### Task prompt:
Please carry on the forum thread about a song heard in a Spirit store, starting right after its last line.

# HELP? Song heard in Spirit store



## 90Moneypit (Oct 1, 2018)

I think each store, or at least region manager would decide what they play. I've already 'done the loop' and visited 9 stores in the past couple weeks and while there are a couple stores that followed the playlist, some just had normal radio or personal CD's playing. You're best bet is to just ask the manager, it never hurts to get in good with them anyways. I've had a few really good conversations with staff and managers about haunt ideas, which items are on the perpetual return/repair cycle (off the record of course!), and of course when the displays are going to be up for grabs and how to get on the 'call list'. You can also find out which locations have hold over stock from last year if you missed a prop. In general, most of them are Halloween fanatics too with collections that they might buy/sell/trade with other enthusiasts. So asking about the playlist might just open up a whole new branch of contacts along with scratching that earworm. As far as the song you're looking for, I'm guessing it's not Werewolf Bar Mitzva since there isn't a headless horseman in it, otherwise it's the closest I could think of.


----------



## cody1073 (Jan 17, 2018)

The jack 2 pack, sounds like one of the songs from the 2nd half, maybe lol...


----------



## Vater (Oct 10, 2014)

HauntedDiva said:


> I overheard a great song while in Spirit today. I tried to remember as much of the lyrics as I could, however I only recall something to the effect of “the headless horseman, wandering jew, werewolf creatures....”
> Google isn’t helping.
> Where does Spirit get their playlists anyhow?


what style of music was the song? rock? 50's disney? modern, poppy?


----------



## HauntedDiva (Oct 1, 2009)

Modern, a woman singing vocals. Not on the jack pack, i checked.


----------



## creepycrawlies (Sep 24, 2019)

HauntedDiva said:


> I overheard a great song while in Spirit today. I tried to remember as much of the lyrics as I could, however I only recall something to the effect of “the headless horseman, wandering jew, werewolf creatures....”
> Google isn’t helping.

### Exercise data:

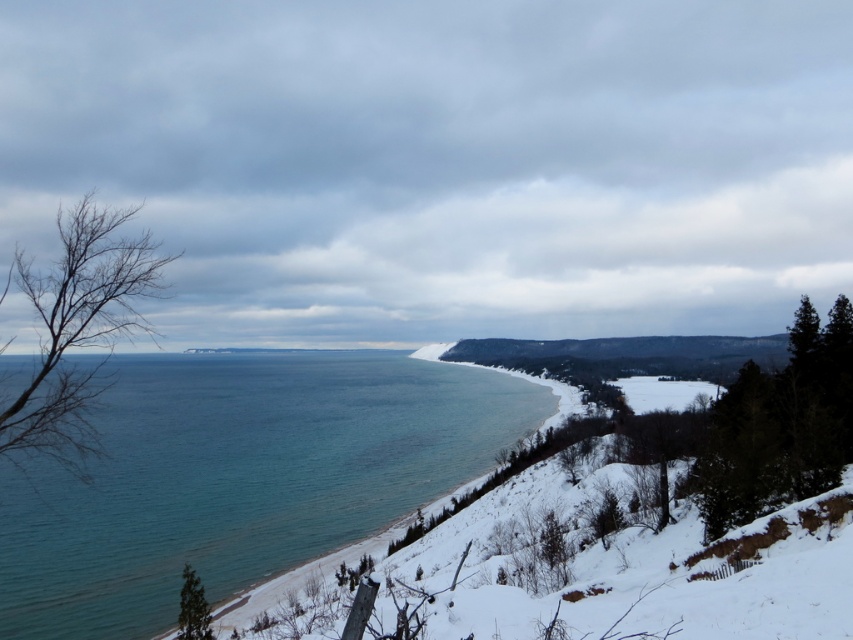
Does clear blue water at center appear on the right side of green matte tree at lower left?

No, clear blue water at center is not to the right of green matte tree at lower left.

Is point (463, 451) more distant than point (194, 573)?

That is True.

The height and width of the screenshot is (640, 853). What are the coordinates of `clear blue water at center` in the screenshot? It's located at (238, 477).

Is clear blue water at center in front of dark green evergreen at right?

Yes, clear blue water at center is in front of dark green evergreen at right.

Which is above, clear blue water at center or dark green evergreen at right?

dark green evergreen at right

Image resolution: width=853 pixels, height=640 pixels. I want to click on clear blue water at center, so click(x=238, y=477).

Measure the distance between point (x=149, y=324) and camera.

Point (x=149, y=324) is 31.80 meters away from camera.

Is bare branches at left positioned at the back of dark green evergreen at right?

No, it is not.

At what (x,y) coordinates should I click in order to perform the action: click on bare branches at left. Please return your answer as a coordinate pair (x, y). Looking at the image, I should click on (74, 332).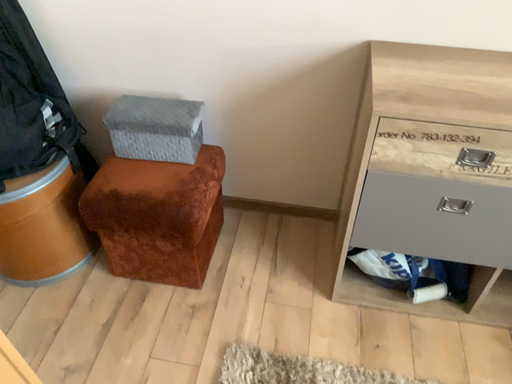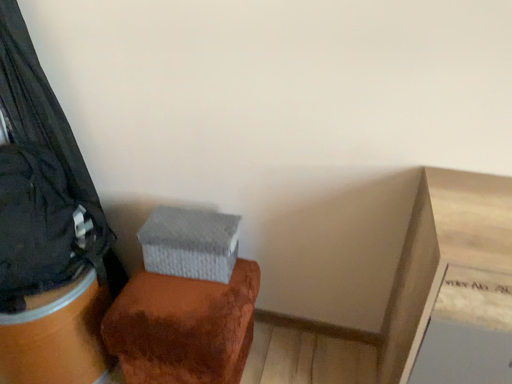
Question: How did the camera likely rotate when shooting the video?

Choices:
 (A) rotated upward
 (B) rotated downward

Answer: (A)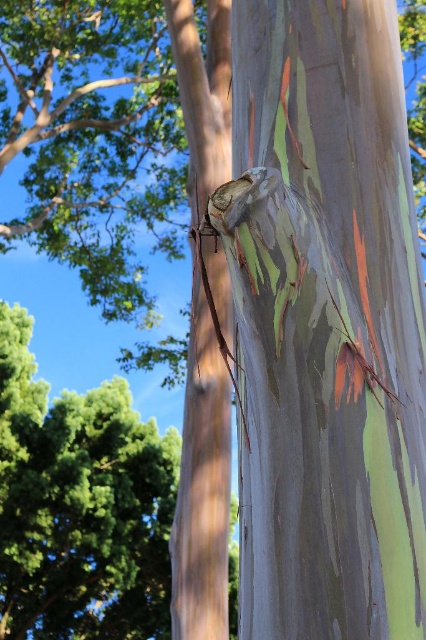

### Output below:
> Where does Spirit get their playlists anyhow?


I know this post is a year old. But the song is called Creepy Crawlies by Scary Bitches. I work for Spirit, when I heard it tonight I ran to the back room to see the name come up on the radio. The song is on youtube.


----------



## I.AM.RAINCOAT (Sep 29, 2019)

Thank you! I hear it everyday and haven't been able to find out who this was.


----------



## TheNightling (Nov 2, 2020)

creepycrawlies said:


> I know this post is a year old. But the song is called Creepy Crawlies by Scary Bitches. I work for Spirit, when I heard it tonight I ran to the back room to see the name come up on the radio. The song is on youtube.


THANK YOU! I heard this in a Spirit Halloween just yesterday and it was driving me insane! I could only remember "The headless Horseman and the wandering Jew" part.


----------



## willardmail72 (4 mo ago)

HauntedDiva said:


> I overheard a great song while in Spirit today. I tried to remember as much of the lyrics as I could, however I only recall something to the effect of “the headless horseman, wandering jew, werewolf creatures....” Google isn’t helping. Where does Spirit get their playlists anyhow?


 The song is entitled, “Creepy Crawlies” by Scary Bitches. We too heard it and did a lot of research to find it.


----------



## The Skeleton Crew (Aug 2, 2016)

They definitely sound German, remind me of Rammstein.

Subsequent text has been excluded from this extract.